• _WHAT THE TASK REQUIRES_
Please set down, exactly, the line with "27: (335, 173, 3.19)" and all lines that follow it through the end of the records below.
· · · · ·
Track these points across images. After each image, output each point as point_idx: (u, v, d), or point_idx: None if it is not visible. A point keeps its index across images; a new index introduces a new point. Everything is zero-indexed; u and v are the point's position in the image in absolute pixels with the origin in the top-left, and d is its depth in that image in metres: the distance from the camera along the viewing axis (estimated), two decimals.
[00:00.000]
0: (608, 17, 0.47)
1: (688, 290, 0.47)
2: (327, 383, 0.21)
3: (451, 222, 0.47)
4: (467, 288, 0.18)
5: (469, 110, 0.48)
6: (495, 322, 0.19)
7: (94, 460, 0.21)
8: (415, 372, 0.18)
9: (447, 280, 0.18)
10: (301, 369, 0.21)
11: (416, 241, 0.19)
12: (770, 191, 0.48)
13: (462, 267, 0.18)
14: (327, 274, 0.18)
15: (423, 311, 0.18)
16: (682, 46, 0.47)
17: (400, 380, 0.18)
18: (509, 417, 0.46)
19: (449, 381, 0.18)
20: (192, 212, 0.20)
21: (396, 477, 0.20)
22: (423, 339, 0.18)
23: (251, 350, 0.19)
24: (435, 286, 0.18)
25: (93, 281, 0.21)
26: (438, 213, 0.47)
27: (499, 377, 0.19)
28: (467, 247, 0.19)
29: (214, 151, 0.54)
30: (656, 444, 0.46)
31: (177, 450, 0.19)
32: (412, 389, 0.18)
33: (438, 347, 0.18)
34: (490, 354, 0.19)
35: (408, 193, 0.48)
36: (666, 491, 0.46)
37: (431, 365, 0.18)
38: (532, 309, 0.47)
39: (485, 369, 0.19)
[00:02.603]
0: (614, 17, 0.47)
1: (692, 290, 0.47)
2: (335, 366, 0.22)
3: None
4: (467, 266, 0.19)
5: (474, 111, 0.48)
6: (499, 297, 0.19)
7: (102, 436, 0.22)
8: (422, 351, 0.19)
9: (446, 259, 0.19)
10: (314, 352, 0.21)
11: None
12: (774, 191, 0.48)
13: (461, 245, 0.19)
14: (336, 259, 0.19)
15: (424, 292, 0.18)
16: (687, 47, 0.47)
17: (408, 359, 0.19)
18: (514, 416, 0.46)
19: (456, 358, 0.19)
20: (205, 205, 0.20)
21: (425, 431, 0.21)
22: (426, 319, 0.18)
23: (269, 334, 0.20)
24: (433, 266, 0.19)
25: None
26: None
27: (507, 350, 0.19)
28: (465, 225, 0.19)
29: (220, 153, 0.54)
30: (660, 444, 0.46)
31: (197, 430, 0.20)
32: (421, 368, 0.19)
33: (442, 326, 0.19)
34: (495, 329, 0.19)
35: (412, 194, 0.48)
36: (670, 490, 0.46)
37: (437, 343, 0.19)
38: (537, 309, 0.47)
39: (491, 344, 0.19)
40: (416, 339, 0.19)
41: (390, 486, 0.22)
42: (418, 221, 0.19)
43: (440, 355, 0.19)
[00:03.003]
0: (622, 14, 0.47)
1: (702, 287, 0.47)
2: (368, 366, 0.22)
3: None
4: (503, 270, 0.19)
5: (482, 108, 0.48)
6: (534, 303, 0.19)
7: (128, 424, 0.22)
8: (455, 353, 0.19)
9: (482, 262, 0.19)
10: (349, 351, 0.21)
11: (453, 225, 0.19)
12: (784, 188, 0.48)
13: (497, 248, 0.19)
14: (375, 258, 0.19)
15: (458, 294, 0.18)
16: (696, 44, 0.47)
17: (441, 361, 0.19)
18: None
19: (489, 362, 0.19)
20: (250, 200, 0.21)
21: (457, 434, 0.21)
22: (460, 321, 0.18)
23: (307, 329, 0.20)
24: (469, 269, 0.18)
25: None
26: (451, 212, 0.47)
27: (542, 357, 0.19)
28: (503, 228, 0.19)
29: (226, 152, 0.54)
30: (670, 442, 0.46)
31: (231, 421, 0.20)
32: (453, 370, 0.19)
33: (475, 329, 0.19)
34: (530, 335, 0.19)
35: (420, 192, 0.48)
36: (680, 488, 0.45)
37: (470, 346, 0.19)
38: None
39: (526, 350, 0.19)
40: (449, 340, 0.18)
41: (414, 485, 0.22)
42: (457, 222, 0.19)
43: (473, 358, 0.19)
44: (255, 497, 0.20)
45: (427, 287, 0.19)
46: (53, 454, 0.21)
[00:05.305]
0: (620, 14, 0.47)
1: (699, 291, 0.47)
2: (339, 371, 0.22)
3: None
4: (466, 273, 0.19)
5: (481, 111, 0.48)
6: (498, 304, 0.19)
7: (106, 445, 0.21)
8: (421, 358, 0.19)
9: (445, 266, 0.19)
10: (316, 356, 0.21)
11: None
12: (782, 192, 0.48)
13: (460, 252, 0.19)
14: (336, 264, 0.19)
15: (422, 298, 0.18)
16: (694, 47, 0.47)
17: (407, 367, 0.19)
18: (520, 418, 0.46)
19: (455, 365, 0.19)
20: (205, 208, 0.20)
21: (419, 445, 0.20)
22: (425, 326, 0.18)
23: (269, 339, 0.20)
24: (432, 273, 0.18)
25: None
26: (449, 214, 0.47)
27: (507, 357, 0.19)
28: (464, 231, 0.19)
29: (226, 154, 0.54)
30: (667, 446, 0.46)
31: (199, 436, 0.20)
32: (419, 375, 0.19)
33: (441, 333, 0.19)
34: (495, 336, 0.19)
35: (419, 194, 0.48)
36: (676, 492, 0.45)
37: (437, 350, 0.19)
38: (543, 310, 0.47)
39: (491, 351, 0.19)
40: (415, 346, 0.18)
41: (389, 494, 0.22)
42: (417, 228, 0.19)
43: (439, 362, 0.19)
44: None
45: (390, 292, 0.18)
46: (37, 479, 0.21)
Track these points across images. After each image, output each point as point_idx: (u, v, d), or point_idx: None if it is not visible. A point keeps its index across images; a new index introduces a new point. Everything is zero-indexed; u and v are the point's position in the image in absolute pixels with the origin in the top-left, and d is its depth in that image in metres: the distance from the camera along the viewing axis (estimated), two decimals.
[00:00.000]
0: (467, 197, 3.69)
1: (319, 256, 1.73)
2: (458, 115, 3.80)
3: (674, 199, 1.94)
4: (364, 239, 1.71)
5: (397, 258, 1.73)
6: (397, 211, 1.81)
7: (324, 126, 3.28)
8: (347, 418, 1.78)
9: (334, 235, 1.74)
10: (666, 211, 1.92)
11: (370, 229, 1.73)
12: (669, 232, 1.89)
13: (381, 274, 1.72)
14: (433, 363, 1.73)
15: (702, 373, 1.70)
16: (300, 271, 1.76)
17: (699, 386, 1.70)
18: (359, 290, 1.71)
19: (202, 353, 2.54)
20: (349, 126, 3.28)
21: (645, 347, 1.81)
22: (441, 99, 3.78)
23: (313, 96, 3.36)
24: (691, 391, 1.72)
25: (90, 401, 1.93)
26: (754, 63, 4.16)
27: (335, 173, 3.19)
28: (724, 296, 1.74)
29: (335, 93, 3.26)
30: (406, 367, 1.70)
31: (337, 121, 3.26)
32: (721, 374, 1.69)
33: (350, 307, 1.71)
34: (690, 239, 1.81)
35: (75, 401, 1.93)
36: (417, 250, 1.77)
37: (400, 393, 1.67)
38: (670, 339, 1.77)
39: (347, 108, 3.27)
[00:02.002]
· · · · ·
• _ANSWER SPACE_
27: (335, 173, 3.19)
28: (724, 296, 1.74)
29: (335, 93, 3.26)
30: (406, 367, 1.70)
31: (337, 121, 3.26)
32: (721, 374, 1.69)
33: (350, 307, 1.71)
34: (690, 239, 1.81)
35: (75, 401, 1.93)
36: (417, 250, 1.77)
37: (400, 393, 1.67)
38: (670, 339, 1.77)
39: (347, 108, 3.27)
[00:02.002]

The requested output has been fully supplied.